EXERCISE GOAL –
Report only how many lines in the entries below contain the string "essay", matching case exactly.

►

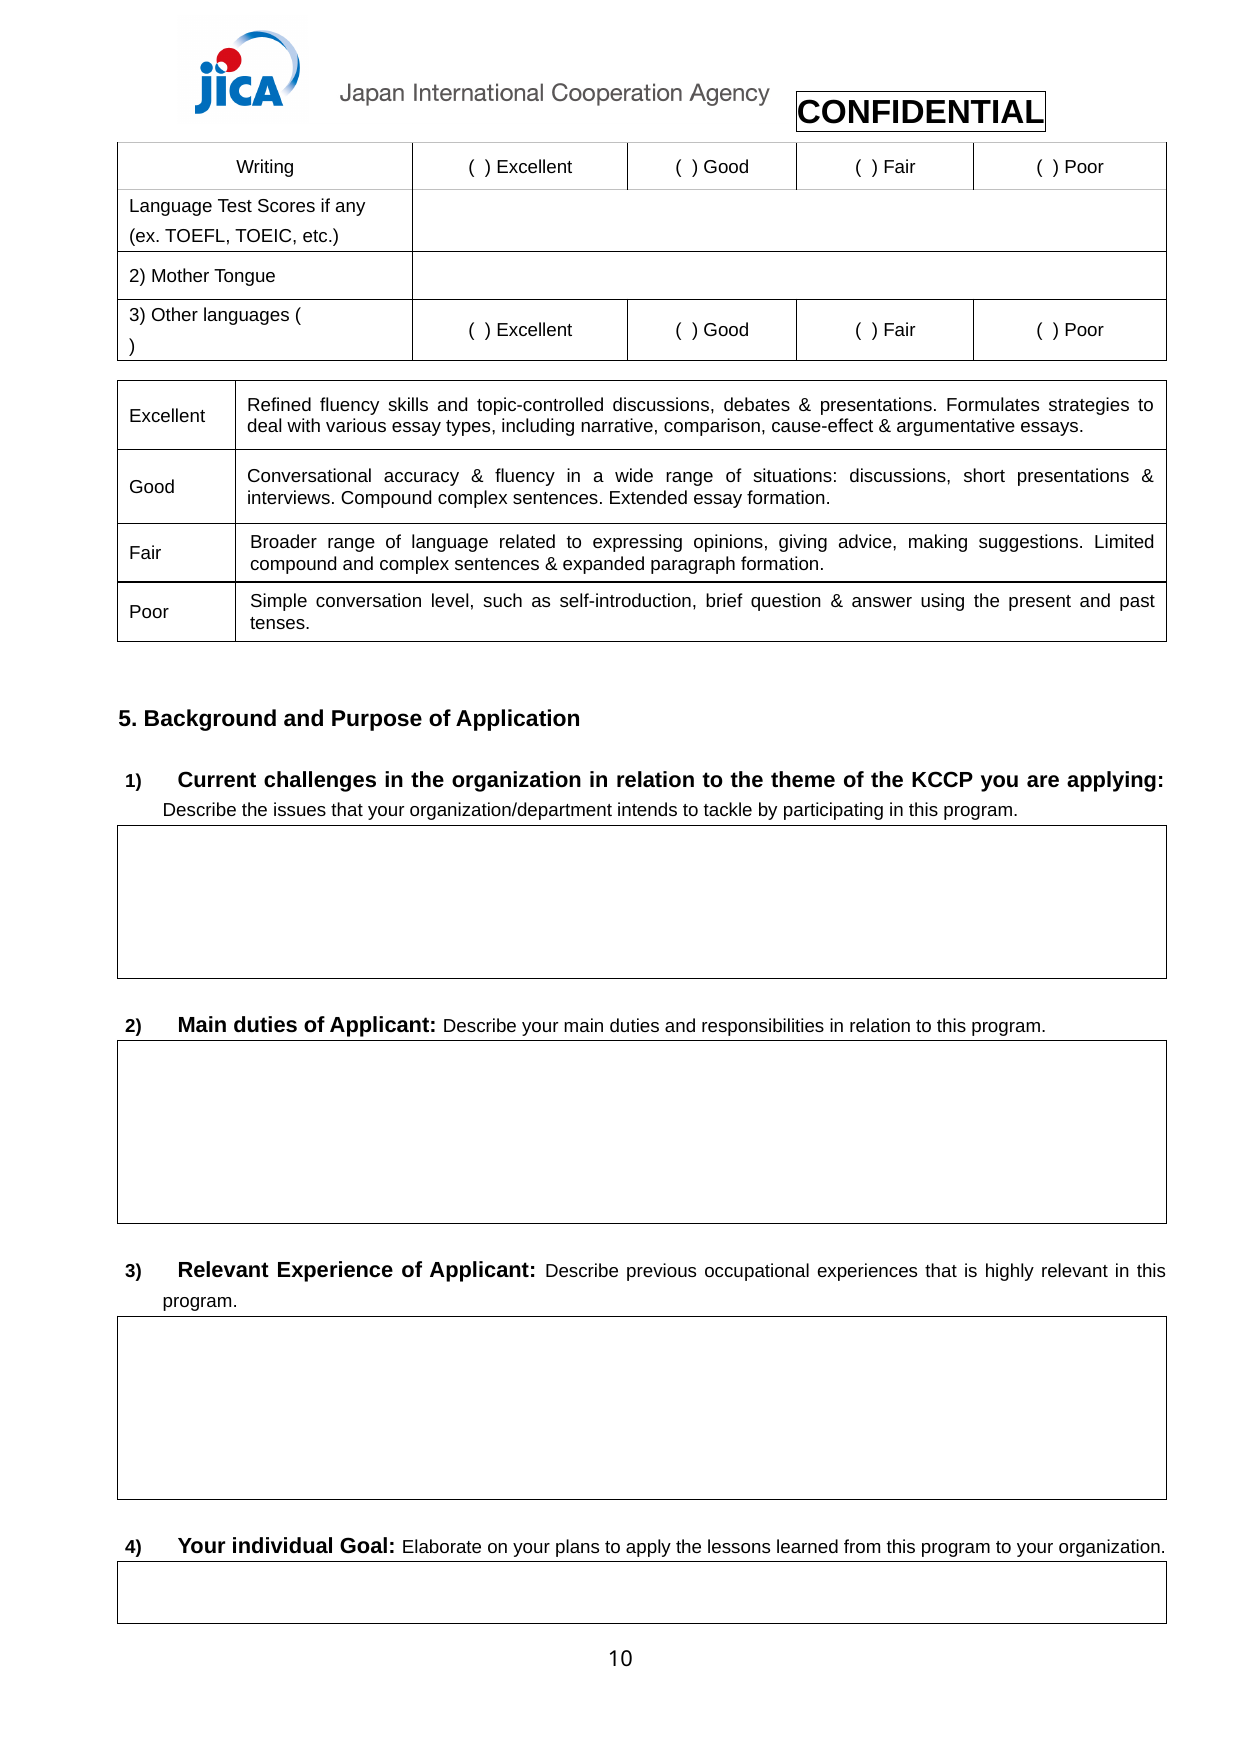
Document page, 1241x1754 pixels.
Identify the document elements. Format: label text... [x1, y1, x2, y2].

list Main duties of Applicant: Describe your main duties and responsibilities in relation to this program. [125, 1009, 1063, 1040]
text 5. Background and Purpose of Application [118, 703, 1063, 733]
list Relevant Experience of Applicant: Describe previous occupational experiences that is highly relevant in this program. [125, 1255, 1166, 1316]
table_cell Good [118, 450, 235, 523]
table_cell ( ) Excellent [413, 300, 627, 360]
picture [177, 15, 789, 124]
table_header Refined fluency skills and topic-controlled discussions, debates & presentations. Formulates strategies to deal with various essay types, including narrative, comparison, cause-effect & argumentative essays. [236, 381, 1166, 449]
table_cell ( ) Fair [797, 300, 973, 360]
list Current challenges in the organization in relation to the theme of the KCCP you are applying: Describe the issues that your organization/department intends to tackle by participating in this program. [125, 764, 1166, 825]
table_cell Language Test Scores if any (ex. TOEFL, TOEIC, etc.) [118, 190, 412, 251]
table_cell ( ) Good [628, 143, 796, 189]
table_header [118, 826, 1166, 978]
table_cell 2) Mother Tongue [118, 252, 412, 298]
table_cell Broader range of language related to expressing opinions, giving advice, making suggestions. Limited compound and complex sentences & expanded paragraph formation. [236, 524, 1166, 581]
table_cell Simple conversation level, such as self-introduction, brief question & answer using the present and past tenses. [236, 583, 1166, 641]
table_cell [413, 190, 1166, 251]
table_cell ( ) Poor [974, 300, 1166, 360]
table_cell ( ) Poor [974, 143, 1166, 189]
table_cell ( ) Fair [797, 143, 973, 189]
table_header [118, 1041, 1166, 1223]
table_cell [413, 252, 1166, 298]
table_cell ( ) Excellent [413, 143, 627, 189]
table_cell Writing [118, 143, 412, 189]
table_cell Fair [118, 524, 235, 581]
table_cell Poor [118, 583, 235, 641]
table_cell Conversational accuracy & fluency in a wide range of situations: discussions, short presentations & interviews. Compound complex sentences. Extended essay formation. [236, 450, 1166, 523]
table_cell 3) Other languages ( ) [118, 300, 412, 360]
table_header [118, 1562, 1166, 1623]
table_header Excellent [118, 381, 235, 449]
table_cell ( ) Good [628, 300, 796, 360]
list Your individual Goal: Elaborate on your plans to apply the lessons learned from this program to your organization. [125, 1531, 1166, 1561]
table_header [118, 1317, 1166, 1499]
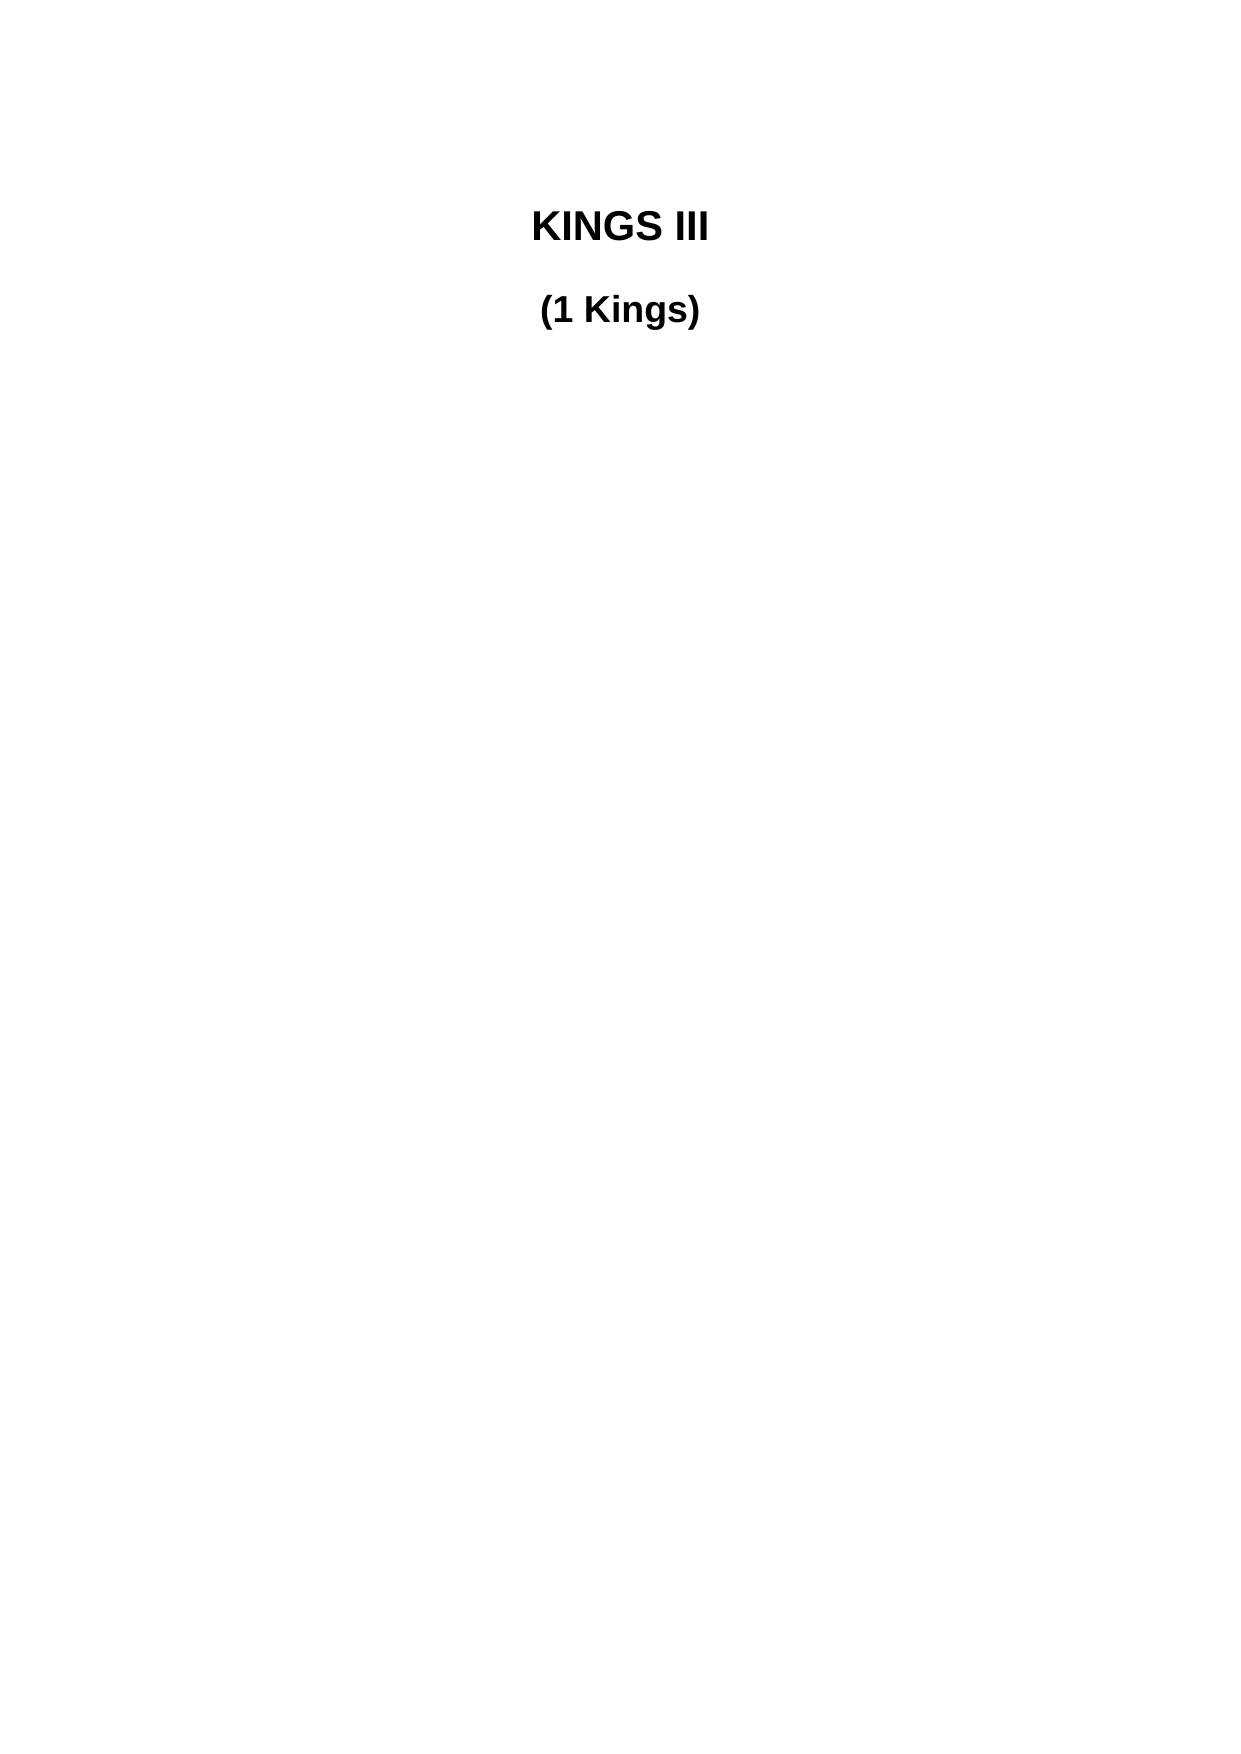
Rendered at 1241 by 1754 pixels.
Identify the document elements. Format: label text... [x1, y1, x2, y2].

title KINGS III [118, 201, 1122, 249]
title (1 Kings) [118, 287, 1122, 330]
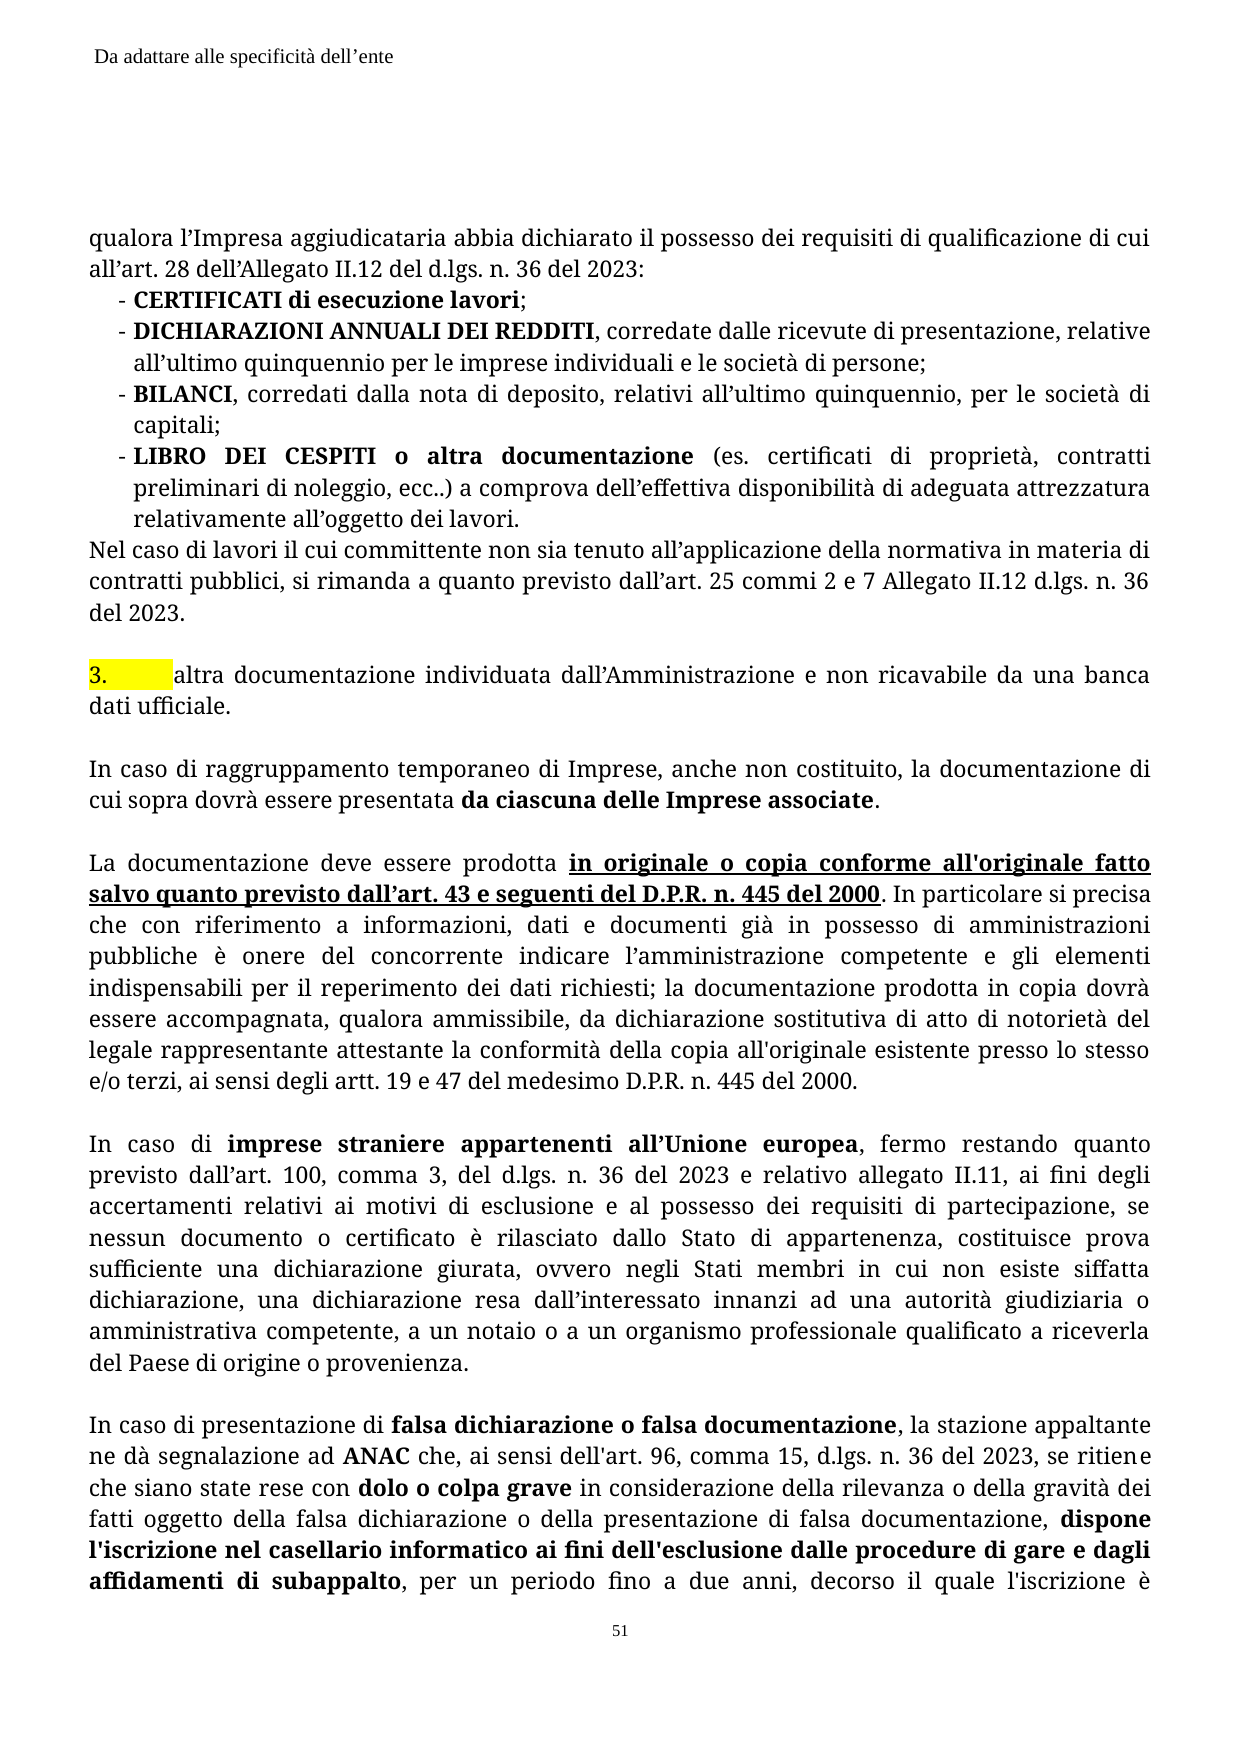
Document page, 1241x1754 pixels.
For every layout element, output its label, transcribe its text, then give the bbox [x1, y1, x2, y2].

text In caso di presentazione di falsa dichiarazione o falsa documentazione, la stazione appaltante ne dà segnalazione ad ANAC che, ai sensi dell'art. 96, comma 15, d.lgs. n. 36 del 2023, se ritiene che siano state rese con dolo o colpa grave in considerazione della rilevanza o della gravità dei fatti oggetto della falsa dichiarazione o della presentazione di falsa documentazione, dispone l'iscrizione nel casellario informatico ai fini dell'esclusione dalle procedure di gare e dagli affidamenti di subappalto, per un periodo fino a due anni, decorso il quale l'iscrizione è [89, 1409, 1152, 1597]
text - LIBRO DEI CESPITI o altra documentazione (es. certificati di proprietà, contratti preliminari di noleggio, ecc..) a comprova dell’effettiva disponibilità di adeguata attrezzatura relativamente all’oggetto dei lavori. [118, 440, 1152, 534]
text La documentazione deve essere prodotta in originale o copia conforme all'originale fatto salvo quanto previsto dall’art. 43 e seguenti del D.P.R. n. 445 del 2000. In particolare si precisa che con riferimento a informazioni, dati e documenti già in possesso di amministrazioni pubbliche è onere del concorrente indicare l’amministrazione competente e gli elementi indispensabili per il reperimento dei dati richiesti; la documentazione prodotta in copia dovrà essere accompagnata, qualora ammissibile, da dichiarazione sostitutiva di atto di notorietà del legale rappresentante attestante la conformità della copia all'originale esistente presso lo stesso e/o terzi, ai sensi degli artt. 19 e 47 del medesimo D.P.R. n. 445 del 2000. [89, 847, 1152, 1097]
text In caso di raggruppamento temporaneo di Imprese, anche non costituito, la documentazione di cui sopra dovrà essere presentata da ciascuna delle Imprese associate. [89, 753, 1152, 815]
text Nel caso di lavori il cui committente non sia tenuto all’applicazione della normativa in materia di contratti pubblici, si rimanda a quanto previsto dall’art. 25 commi 2 e 7 Allegato II.12 d.lgs. n. 36 del 2023. [89, 534, 1152, 628]
text qualora l’Impresa aggiudicataria abbia dichiarato il possesso dei requisiti di qualificazione di cui all’art. 28 dell’Allegato II.12 del d.lgs. n. 36 del 2023: [89, 222, 1152, 284]
text - CERTIFICATI di esecuzione lavori; [118, 284, 1152, 315]
text In caso di imprese straniere appartenenti all’Unione europea, fermo restando quanto previsto dall’art. 100, comma 3, del d.lgs. n. 36 del 2023 e relativo allegato II.11, ai fini degli accertamenti relativi ai motivi di esclusione e al possesso dei requisiti di partecipazione, se nessun documento o certificato è rilasciato dallo Stato di appartenenza, costituisce prova sufficiente una dichiarazione giurata, ovvero negli Stati membri in cui non esiste siffatta dichiarazione, una dichiarazione resa dall’interessato innanzi ad una autorità giudiziaria o amministrativa competente, a un notaio o a un organismo professionale qualificato a riceverla del Paese di origine o provenienza. [89, 1128, 1152, 1378]
text - DICHIARAZIONI ANNUALI DEI REDDITI, corredate dalle ricevute di presentazione, relative all’ultimo quinquennio per le imprese individuali e le società di persone; [118, 315, 1152, 378]
text 3. altra documentazione individuata dall’Amministrazione e non ricavabile da una banca dati ufficiale. [89, 659, 1152, 722]
text - BILANCI, corredati dalla nota di deposito, relativi all’ultimo quinquennio, per le società di capitali; [118, 378, 1152, 440]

◄

TASK OUTPUT –
2